Action item
The lines needed are those below that contain the word "background"; copy each one.

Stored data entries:
_____

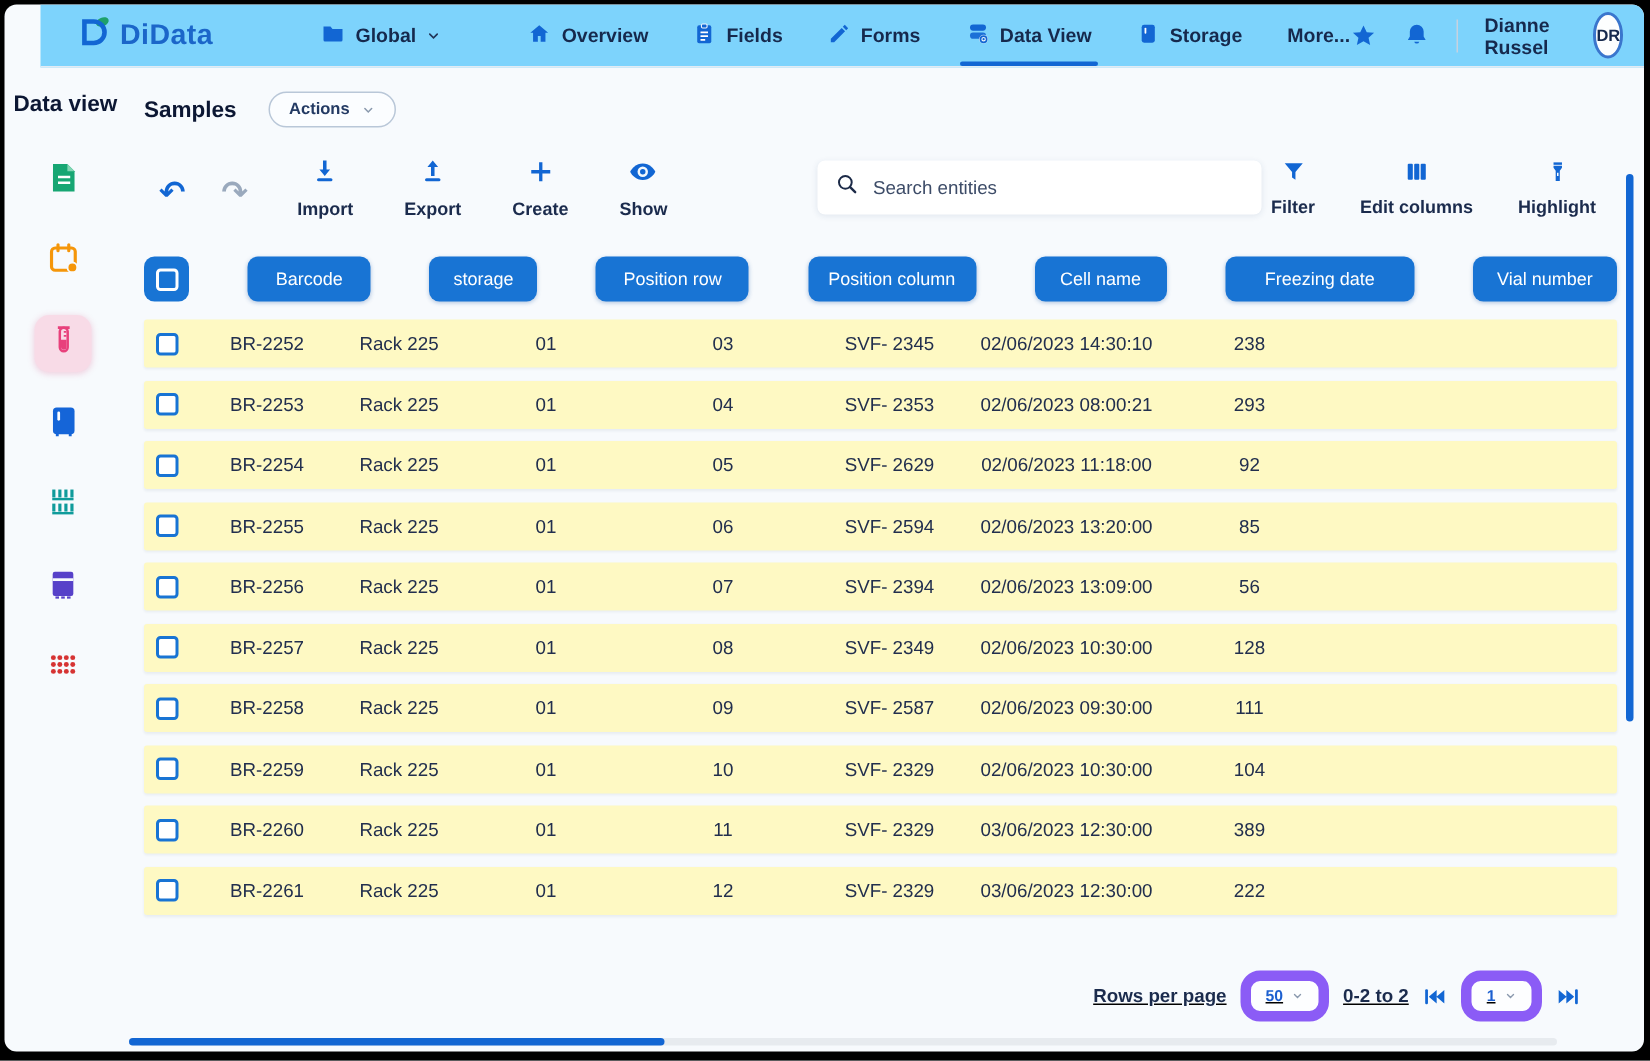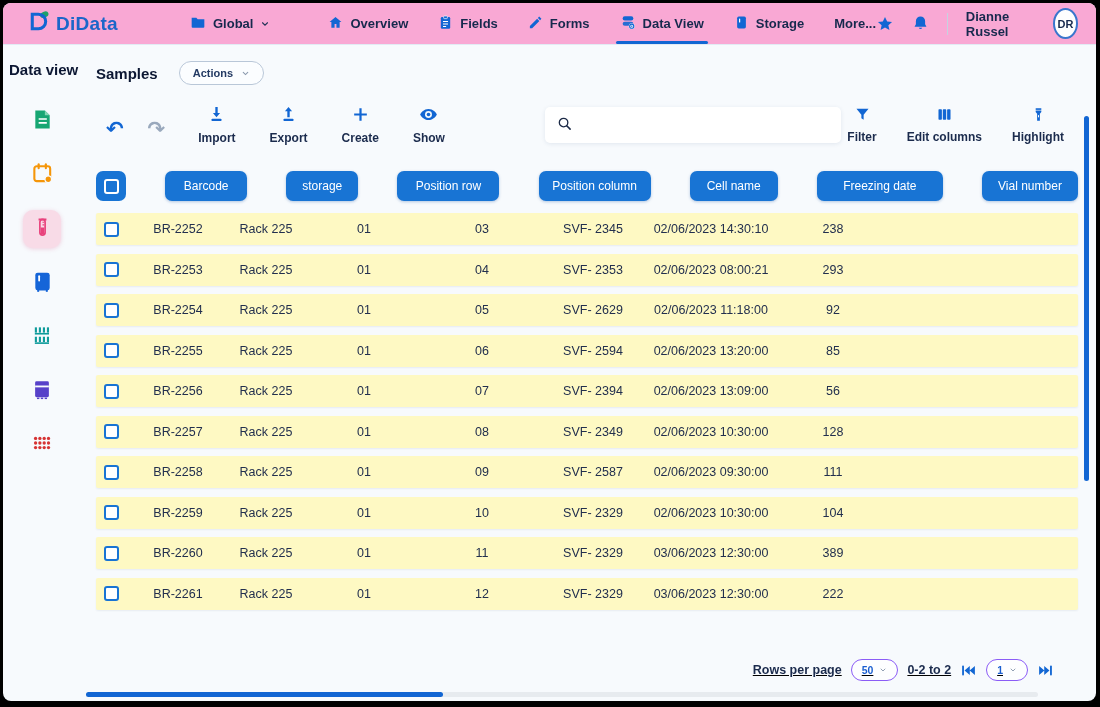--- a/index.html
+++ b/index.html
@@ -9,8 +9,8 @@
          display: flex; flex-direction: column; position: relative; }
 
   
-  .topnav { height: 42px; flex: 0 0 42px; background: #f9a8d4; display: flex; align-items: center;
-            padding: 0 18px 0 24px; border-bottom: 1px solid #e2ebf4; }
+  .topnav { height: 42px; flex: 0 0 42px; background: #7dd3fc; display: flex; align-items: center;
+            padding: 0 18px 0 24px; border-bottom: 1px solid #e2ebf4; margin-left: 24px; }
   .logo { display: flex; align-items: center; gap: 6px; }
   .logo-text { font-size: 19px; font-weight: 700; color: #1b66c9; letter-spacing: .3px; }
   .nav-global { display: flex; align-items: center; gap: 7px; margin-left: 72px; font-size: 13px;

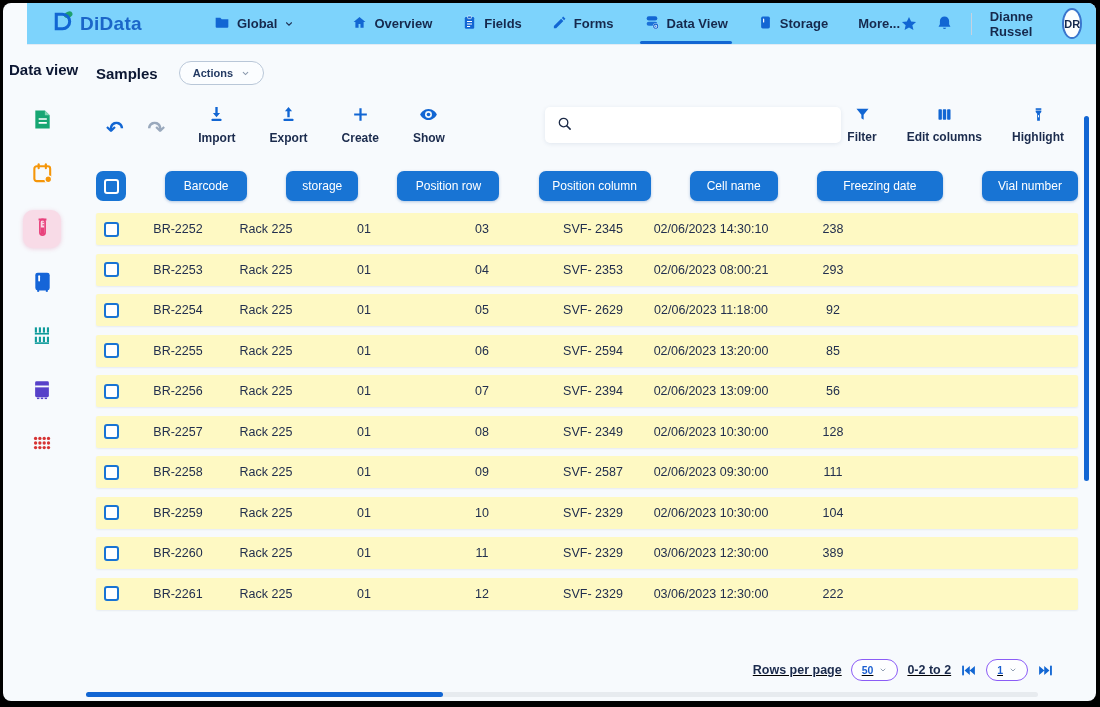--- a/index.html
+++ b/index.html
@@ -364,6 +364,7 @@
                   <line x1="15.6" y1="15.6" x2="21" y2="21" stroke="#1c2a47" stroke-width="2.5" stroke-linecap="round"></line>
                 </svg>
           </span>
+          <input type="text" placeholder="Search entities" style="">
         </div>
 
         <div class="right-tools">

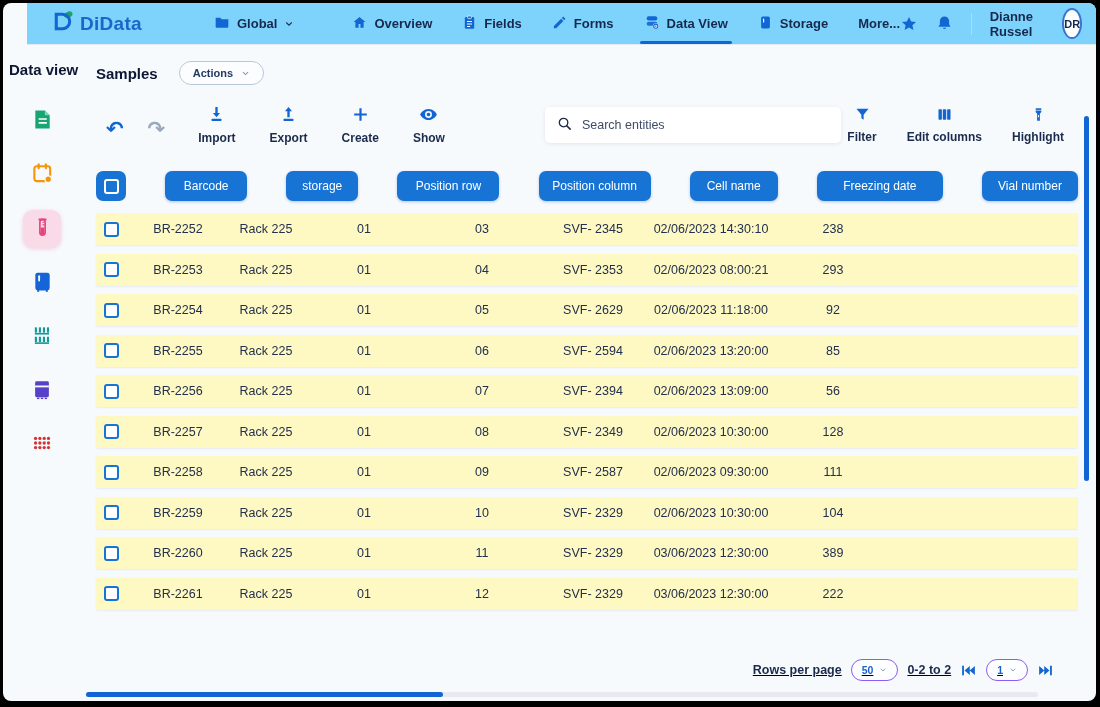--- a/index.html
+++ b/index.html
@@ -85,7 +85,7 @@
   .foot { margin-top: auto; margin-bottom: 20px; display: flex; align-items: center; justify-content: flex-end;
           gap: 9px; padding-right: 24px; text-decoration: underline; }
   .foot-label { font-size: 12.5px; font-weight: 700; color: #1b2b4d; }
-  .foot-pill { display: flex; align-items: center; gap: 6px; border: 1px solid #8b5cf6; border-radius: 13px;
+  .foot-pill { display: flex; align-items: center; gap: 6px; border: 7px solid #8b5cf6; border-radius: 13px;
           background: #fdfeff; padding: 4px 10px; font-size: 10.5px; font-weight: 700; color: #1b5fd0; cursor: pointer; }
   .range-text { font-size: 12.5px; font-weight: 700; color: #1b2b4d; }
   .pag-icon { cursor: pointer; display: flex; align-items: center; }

_____

Written response
-  .topnav { height: 42px; flex: 0 0 42px; background: #f9a8d4; display: flex; align-items: center;
+  .topnav { height: 42px; flex: 0 0 42px; background: #7dd3fc; display: flex; align-items: center;
           background: #fdfeff; padding: 4px 10px; font-size: 10.5px; font-weight: 700; color: #1b5fd0; cursor: pointer; }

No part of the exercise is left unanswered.